Malgré les non-dits, les fêlures, les colères, la cellule familiale finit par emprunter le chemin de la réconciliation et du pardon. Si la fissure qui lacère le mur menace de faire s’écrouler l’ensemble, force est de constater que l’édifice résiste.
La sobriété du récit à l’épreuve d’une violence sourde
Par sa mise en scène à la fois pudique et sensible, Valeur sentimentale évite avec justesse l’écueil du mélodrame. La noirceur ambiante est contrebalancée par des moments de joie sincère qui donnent de l’espoir, comme lorsque Gustav Borg enseigne à son petit-fils quelques trucages simples avec la caméra de son téléphone.
L’émotion atteint son acmé dans la scène de confrontation entre les deux sœurs, moment poignant choisi pour l’affiche du film. Les interprètes de Nora et Agnès, respectivement Renate Reinsve et Inga Ibsdotter, livrent une performance tout en nuances, pleine de délicatesse. L’on retiendra surtout la première, qui incarne avec une retenue saisissante les blessures de son personnage. Nora peut se montrer vulnérable comme lumineuse ; cela n’est pas une contradiction, mais bien la preuve que la dépression n’a pas qu’un seul visage.

Nora (Renate Reinsve) et Agnès (Inga Ibsdotter) s’enlacent, dans un geste d’amour et de réconciliation, après s’être livrées sur leur enfance douloureuse.

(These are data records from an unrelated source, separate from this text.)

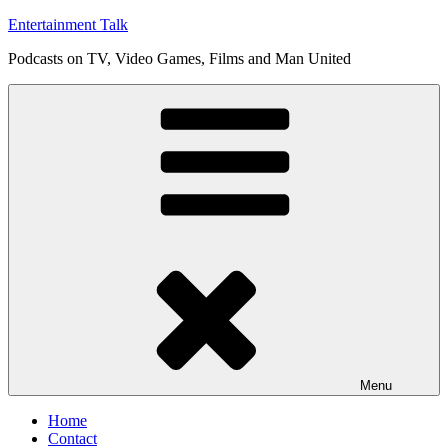
Skip
Entertainment Talk
to
Podcasts on TV, Video Games, Films and Man United
content
Menu
Home
Contact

Les personnages sont crédibles, leurs souffrances palpables. Le réalisateur, dans une économie d’artifice assumée, a recours à des plans serrés où les regards valent mille fois plus que des mots. Porté par une photographie soignée, Joachim Trier signe ainsi un long-métrage intimiste, vibrant d’humanité.
Une narration qui aurait mérité à certains endroits d’être moins cérébrale
Si l’on devait faire un reproche, il se porterait sur les quelques lenteurs dans la narration. On a parfois l’impression de se cogner aux murs de la maison familiale d’Oslo, tant certaines séquences peuvent être répétitives. L’après-midi passé à la campagne entre Nora et ses collègues comme l’absence renouvelée de Gustav à la représentation de sa fille sont superflus. On pourrait en venir à éprouver une lassitude et une interrogation sur la démarche du cinéaste.

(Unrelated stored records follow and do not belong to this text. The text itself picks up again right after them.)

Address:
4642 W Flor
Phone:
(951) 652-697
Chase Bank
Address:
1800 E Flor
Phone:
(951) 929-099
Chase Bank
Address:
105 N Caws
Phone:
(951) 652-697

Aussi pourra-t-on trouver le propos, par moments, théorique et cérébral. Si la volonté de Trier était de tendre à l’universel, en mettant en scène le thème de la famille, son questionnement reste inachevé parce que centré sur des préoccupations bourgeoises. En effet, ses personnages gravitent dans le milieu relativement fermé des artistes et n’en sortent pas jusqu’à la fin du film. L’histoire de Gustav et de sa fille Renate s’achève ainsi sur un plateau de cinéma pour écrire le premier acte de leur réconciliation. Le rôle cathartique du cinéma, ici, bien que porteur d’espoir, n’évite pas de tomber dans une forme de facilité.
Valeur sentimentale reste tout de même une « belle histoire » filiale qui revisite les difficultés intra-familiales. Il ne tient désormais qu’à vous de franchir la porte de la maison.